What you are asked to do - Update the material by replacing "800x800" with "1000x1000" wherever it appears, leaving everything else unchanged.

[Plain-text document sources]
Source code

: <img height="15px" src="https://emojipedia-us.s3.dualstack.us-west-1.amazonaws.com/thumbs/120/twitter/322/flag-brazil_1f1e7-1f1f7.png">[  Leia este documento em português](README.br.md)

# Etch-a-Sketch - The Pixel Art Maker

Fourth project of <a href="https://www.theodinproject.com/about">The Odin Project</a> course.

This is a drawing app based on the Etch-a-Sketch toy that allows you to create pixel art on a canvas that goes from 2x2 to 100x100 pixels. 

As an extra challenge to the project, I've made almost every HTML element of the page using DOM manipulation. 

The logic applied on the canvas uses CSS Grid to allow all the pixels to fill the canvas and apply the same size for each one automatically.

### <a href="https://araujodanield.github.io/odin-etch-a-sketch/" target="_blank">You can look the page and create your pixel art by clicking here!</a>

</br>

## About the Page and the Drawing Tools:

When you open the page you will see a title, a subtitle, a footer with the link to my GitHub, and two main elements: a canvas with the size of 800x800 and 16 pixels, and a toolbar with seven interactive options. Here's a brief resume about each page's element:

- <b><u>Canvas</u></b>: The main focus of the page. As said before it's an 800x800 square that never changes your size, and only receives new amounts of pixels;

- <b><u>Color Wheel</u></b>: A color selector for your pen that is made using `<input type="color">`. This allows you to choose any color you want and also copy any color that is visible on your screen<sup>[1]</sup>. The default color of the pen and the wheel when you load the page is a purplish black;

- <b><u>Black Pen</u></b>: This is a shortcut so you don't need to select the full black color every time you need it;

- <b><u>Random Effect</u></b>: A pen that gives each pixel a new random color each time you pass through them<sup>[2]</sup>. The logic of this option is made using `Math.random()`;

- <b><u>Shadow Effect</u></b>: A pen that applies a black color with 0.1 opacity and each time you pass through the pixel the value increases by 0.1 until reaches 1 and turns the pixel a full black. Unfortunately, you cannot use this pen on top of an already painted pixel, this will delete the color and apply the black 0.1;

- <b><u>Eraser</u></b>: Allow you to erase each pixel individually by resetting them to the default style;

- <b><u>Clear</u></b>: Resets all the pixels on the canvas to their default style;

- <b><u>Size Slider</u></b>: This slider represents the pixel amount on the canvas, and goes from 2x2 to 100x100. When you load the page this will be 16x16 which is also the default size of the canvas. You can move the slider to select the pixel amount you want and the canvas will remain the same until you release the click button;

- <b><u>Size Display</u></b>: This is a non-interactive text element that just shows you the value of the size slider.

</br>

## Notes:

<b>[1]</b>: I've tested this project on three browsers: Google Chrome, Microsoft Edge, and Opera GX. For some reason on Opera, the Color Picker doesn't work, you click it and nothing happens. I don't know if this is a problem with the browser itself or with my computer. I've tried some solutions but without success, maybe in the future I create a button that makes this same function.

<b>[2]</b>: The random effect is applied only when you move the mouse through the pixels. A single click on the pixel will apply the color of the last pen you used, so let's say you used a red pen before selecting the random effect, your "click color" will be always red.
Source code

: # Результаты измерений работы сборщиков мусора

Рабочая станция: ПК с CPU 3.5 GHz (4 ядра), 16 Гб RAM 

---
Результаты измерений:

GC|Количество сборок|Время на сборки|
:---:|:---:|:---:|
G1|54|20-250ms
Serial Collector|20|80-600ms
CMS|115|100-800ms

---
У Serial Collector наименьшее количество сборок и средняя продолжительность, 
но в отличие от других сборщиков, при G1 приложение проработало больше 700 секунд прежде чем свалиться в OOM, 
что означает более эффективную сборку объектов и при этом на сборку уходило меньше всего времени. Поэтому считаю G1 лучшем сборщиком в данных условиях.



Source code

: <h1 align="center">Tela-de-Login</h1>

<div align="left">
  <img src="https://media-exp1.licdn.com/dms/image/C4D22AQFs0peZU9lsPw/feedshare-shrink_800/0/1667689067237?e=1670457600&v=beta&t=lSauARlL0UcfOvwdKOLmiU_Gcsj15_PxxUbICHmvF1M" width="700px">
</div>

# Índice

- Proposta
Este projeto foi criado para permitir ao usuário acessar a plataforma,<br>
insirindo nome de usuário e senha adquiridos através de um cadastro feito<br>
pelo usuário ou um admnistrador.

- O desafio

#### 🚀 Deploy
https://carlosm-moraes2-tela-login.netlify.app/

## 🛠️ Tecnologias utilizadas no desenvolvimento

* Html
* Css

Task result -
Source code

: <img height="15px" src="https://emojipedia-us.s3.dualstack.us-west-1.amazonaws.com/thumbs/120/twitter/322/flag-brazil_1f1e7-1f1f7.png">[  Leia este documento em português](README.br.md)

# Etch-a-Sketch - The Pixel Art Maker

Fourth project of <a href="https://www.theodinproject.com/about">The Odin Project</a> course.

This is a drawing app based on the Etch-a-Sketch toy that allows you to create pixel art on a canvas that goes from 2x2 to 100x100 pixels. 

As an extra challenge to the project, I've made almost every HTML element of the page using DOM manipulation. 

The logic applied on the canvas uses CSS Grid to allow all the pixels to fill the canvas and apply the same size for each one automatically.

### <a href="https://araujodanield.github.io/odin-etch-a-sketch/" target="_blank">You can look the page and create your pixel art by clicking here!</a>

</br>

## About the Page and the Drawing Tools:

When you open the page you will see a title, a subtitle, a footer with the link to my GitHub, and two main elements: a canvas with the size of 1000x1000 and 16 pixels, and a toolbar with seven interactive options. Here's a brief resume about each page's element:

- <b><u>Canvas</u></b>: The main focus of the page. As said before it's an 1000x1000 square that never changes your size, and only receives new amounts of pixels;

- <b><u>Color Wheel</u></b>: A color selector for your pen that is made using `<input type="color">`. This allows you to choose any color you want and also copy any color that is visible on your screen<sup>[1]</sup>. The default color of the pen and the wheel when you load the page is a purplish black;

- <b><u>Black Pen</u></b>: This is a shortcut so you don't need to select the full black color every time you need it;

- <b><u>Random Effect</u></b>: A pen that gives each pixel a new random color each time you pass through them<sup>[2]</sup>. The logic of this option is made using `Math.random()`;

- <b><u>Shadow Effect</u></b>: A pen that applies a black color with 0.1 opacity and each time you pass through the pixel the value increases by 0.1 until reaches 1 and turns the pixel a full black. Unfortunately, you cannot use this pen on top of an already painted pixel, this will delete the color and apply the black 0.1;

- <b><u>Eraser</u></b>: Allow you to erase each pixel individually by resetting them to the default style;

- <b><u>Clear</u></b>: Resets all the pixels on the canvas to their default style;

- <b><u>Size Slider</u></b>: This slider represents the pixel amount on the canvas, and goes from 2x2 to 100x100. When you load the page this will be 16x16 which is also the default size of the canvas. You can move the slider to select the pixel amount you want and the canvas will remain the same until you release the click button;

- <b><u>Size Display</u></b>: This is a non-interactive text element that just shows you the value of the size slider.

</br>

## Notes:

<b>[1]</b>: I've tested this project on three browsers: Google Chrome, Microsoft Edge, and Opera GX. For some reason on Opera, the Color Picker doesn't work, you click it and nothing happens. I don't know if this is a problem with the browser itself or with my computer. I've tried some solutions but without success, maybe in the future I create a button that makes this same function.

<b>[2]</b>: The random effect is applied only when you move the mouse through the pixels. A single click on the pixel will apply the color of the last pen you used, so let's say you used a red pen before selecting the random effect, your "click color" will be always red.
Source code

: # Результаты измерений работы сборщиков мусора

Рабочая станция: ПК с CPU 3.5 GHz (4 ядра), 16 Гб RAM 

---
Результаты измерений:

GC|Количество сборок|Время на сборки|
:---:|:---:|:---:|
G1|54|20-250ms
Serial Collector|20|80-600ms
CMS|115|100-800ms

---
У Serial Collector наименьшее количество сборок и средняя продолжительность, 
но в отличие от других сборщиков, при G1 приложение проработало больше 700 секунд прежде чем свалиться в OOM, 
что означает более эффективную сборку объектов и при этом на сборку уходило меньше всего времени. Поэтому считаю G1 лучшем сборщиком в данных условиях.



Source code

: <h1 align="center">Tela-de-Login</h1>

<div align="left">
  <img src="https://media-exp1.licdn.com/dms/image/C4D22AQFs0peZU9lsPw/feedshare-shrink_800/0/1667689067237?e=1670457600&v=beta&t=lSauARlL0UcfOvwdKOLmiU_Gcsj15_PxxUbICHmvF1M" width="700px">
</div>

# Índice

- Proposta
Este projeto foi criado para permitir ao usuário acessar a plataforma,<br>
insirindo nome de usuário e senha adquiridos através de um cadastro feito<br>
pelo usuário ou um admnistrador.

- O desafio

#### 🚀 Deploy
https://carlosm-moraes2-tela-login.netlify.app/

## 🛠️ Tecnologias utilizadas no desenvolvimento

* Html
* Css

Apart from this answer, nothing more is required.